Pathologic response rates for breast cancer stages as a predictor of outcomes in patients receiving neoadjuvant chemotherapy followed by breast-conserving surgery.

Surg Oncol

Department of Food Nutrition and Health Biotechnology, College of Medical and Health Science, Asia University, Taichung, Taiwan; Big Data Center, Lo-Hsu Medical Foundation, Lotung Poh-Ai Hospital, Yilan, Taiwan; Division of Radiation Oncology, Lo-Hsu Medical Foundation, Lotung Poh-Ai Hospital, Yilan, Taiwan; Department of Healthcare Administration, College of Medical and Health Science, Asia University, Taichung, Taiwan; School of Dentistry, College of Oral Medicine, Taipei Medical University, Taipei, Taiwan.
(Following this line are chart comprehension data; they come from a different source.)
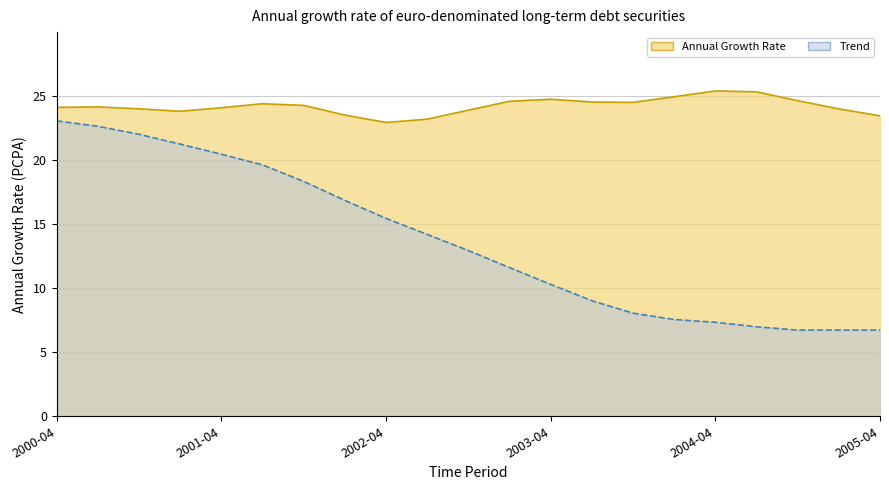

True or false: Trend and Annual Growth Rate intersect in this chart.

False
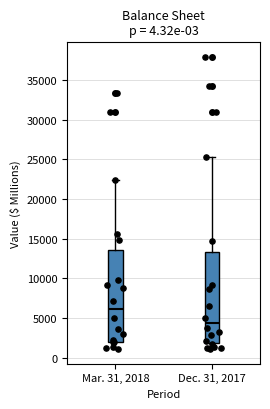

Which box has the lowest median line?

Dec. 31, 2017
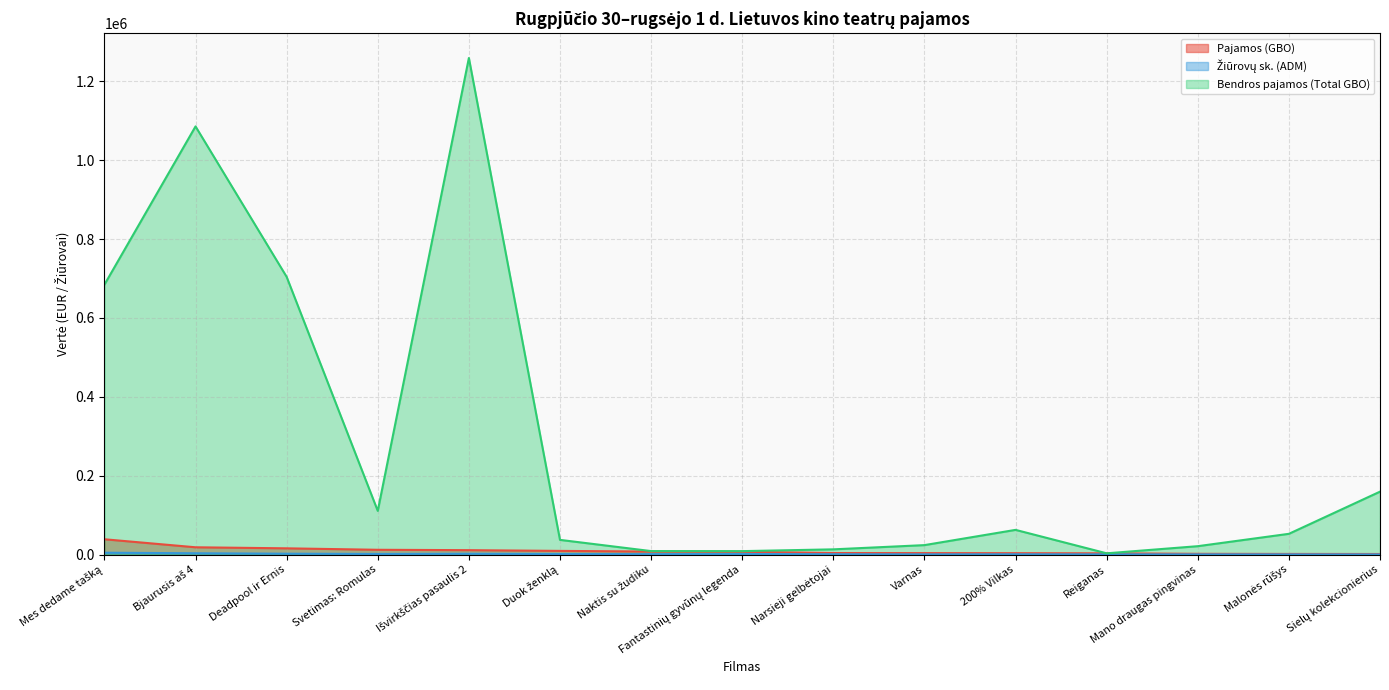

Between Išvirkščias pasaulis 2 and Narsieji gelbėtojai, which series saw the biggest shift?

Bendros pajamos (Total GBO)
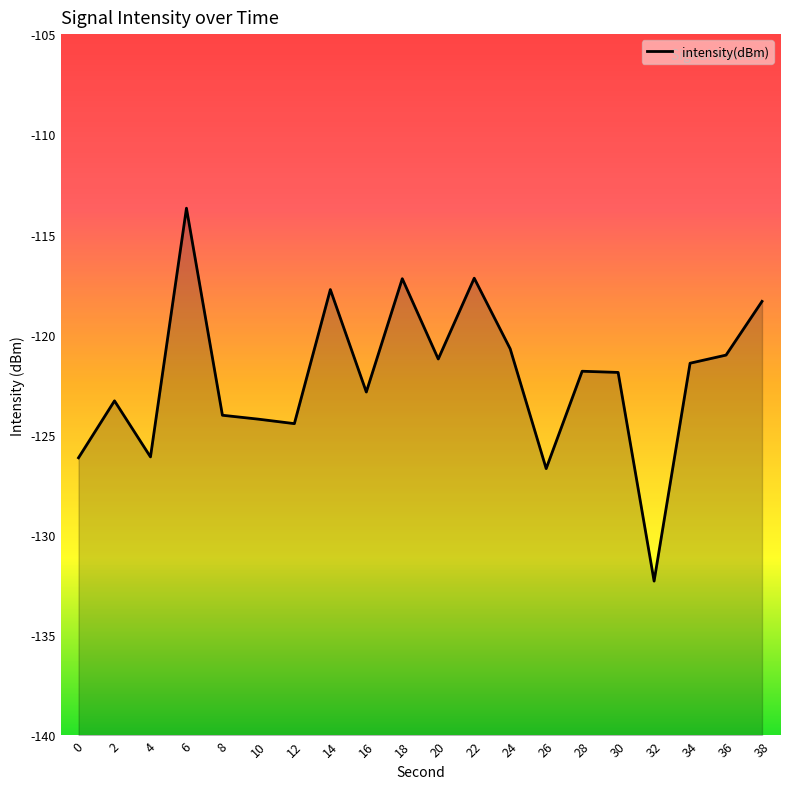

Reading left to right, transcribe all the data shown in this chart.

-126.1	-123.3	-126.1	-113.7	-124.0	-124.2	-124.4	-117.7	-122.9	-117.2	-121.2	-117.2	-120.7	-126.7	-121.8	-121.9	-132.3	-121.4	-121.0	-118.3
Electronic address:

Published: March 2021

Purpose: To determine easy-to-use predictors of overall survival (OS), locoregional recurrence (LRR), and distant metastasis (DM) in patients with breast invasive ductal carcinoma (IDC) receiving neoadjuvant chemotherapy (NACT) followed by breast-conserving surgery (BCS), we obtained pathologic response rates (PRRs) for combined primary and nodal diseases (American Joint Committee on Cancer [AJCC] stages) from clinical and pathologic reports, and we used these as predictors.

Patients And Methods: We enrolled patients with IDC who had received NACT followed by BCS. Cox regression analysis was used to calculate hazard ratios (HRs) and confidence intervals (CIs) for the patients' PRRs; other independent predictors were controlled for or stratified in the analysis.

Results: We analyzed 1047 patients with IDC (611, 260, and 176 patients in clinical stages IIB, IIIA, and IIIB-C, respectively) receiving NACT and BCS. After multivariate Cox regression analyses, the adjusted HRs (aHRs; 95% CI) in patients with pathologic complete response (ypT0N0) were 0.26 (0.13-0.56), 0.36 (0.15-0.85), and 0.15 (0.08-0.31) for all-cause mortality, LRR, and DM, respectively. The aHRs (95% CI) in patients with downstaging of AJCC stages were 0.55 (0.35-0.89), 0.91 (0.62-0.96), and 0.63 (0.43-0.91) for all-cause mortality, LRR, and DM, respectively. The aHRs (95% CI) in patients with upstaging of AJCC stages were 1.77 (1.06-2.24), 1.08 (1.03-1.82), and 1.19 (1.07-2.01) for all-cause mortality, LRR, and DM, respectively.

Conclusion: The impacts of AJCC-stage PRRs are useful predictive tools and strong predictors for OS, LRR, and DM in patients with breast IDC receiving NACT followed by BCS.